A CORK CITY councillor says the Government needs to tackle underlying issues which are contributing to the problem of dereliction, and work with local authorities who best understand these issues.
Independent councillor Kieran McCarthy made the comments following the announcement of a new grant of up to €30,000 for the purchase of a derelict property.
Housing Minister Darragh O’Brien is progressing a new Croí Conaithe (Towns) scheme which will assist people who buy derelict properties to renovate and live in. The full details of the scheme, due to be announced in the first quarter of 2022, have yet to be finalised. However, the objective will be that those who buy a vacant house will be able to secure funding through their local authority towards renovation and other costs.
The Department said the new grant will be part of a multi-pronged approach to tackle unoccupied and dilapidated buildings across the country.
Mr McCarthy said anything that helps tackle the issue of dereliction is welcome and a step in the right direction, but the ‘red tape’ issue of tackling dereliction needed to be addressed.
“Dereliction is a deep rooted problem, and it will take a lot of effort [to] pull up those roots and I would plead with the Minister to work with Cork City Council [on the issue]”.
Mr McCarthy said Cork City Council was “really struggling” with the problem and said the Department really needs to ‘open the box’ in relation to the complications of the ongoing issue.
The councillor outlined that compulsory purchase orders (CPOs) can take years and reiterated that the red tape, legislation and processes surrounding dereliction needed to be streamlined and tackled.
Mr McCarthy also questioned how far €30,000 would actually go in relation to a derelict property.
“I’m sure it would fix up a room or two, but that is about it. I don’t think the Minister is really putting his hand on the red tape and pulling it apart.”
The city councillor added: “I would appeal to the Department to talk to Cork City Council about their challenges and issues in relation to dereliction, as the second largest local authority in the state.
“There needs to be a targeted approach, the enthusiasm is welcome, but a targeted approach would be appreciated.”
Anois Agency duo Frank O’Connor and Jude Sherry, who have been campaigning and raising awareness on the issue of dereliction for the past few years, also cautiously welcomed the development of the new grant, saying the devil would be in the detail.
“In general, it is good news,” Mr O’Connor said.
“We are pleased something is happening, but it does raise more questions than answers at the moment.”
Ms Sherry said €30,000 could make a big difference but it was very important how it was administered.
“How will the derelict properties be defined?”

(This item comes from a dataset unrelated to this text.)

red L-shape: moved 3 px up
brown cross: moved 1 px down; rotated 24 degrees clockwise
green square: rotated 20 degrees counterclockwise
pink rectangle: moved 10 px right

They said that the dereliction register was not up to date and while there were a lot of properties currently unoccupied for a lengthy period, many were not listed as derelict and they were unsure what the qualifying criteria would be.
“It needs to be approached strategically,” Mr O’Connor said.
The duo said they would await the detail of the grant to determine whether they felt it would be of significant benefit to solving the problem and said ultimately it could work well if other measures were also introduced such as a vacant home tax.
“This grant would work well with a vacant home tax, it would make it more beneficial to sell a property than to hoard and the tax could actually fund the grant.”
The Anois Agency pair also highlighted the administration and paperwork trail associated with the new initiative and asked if it would fall on the local authority to process.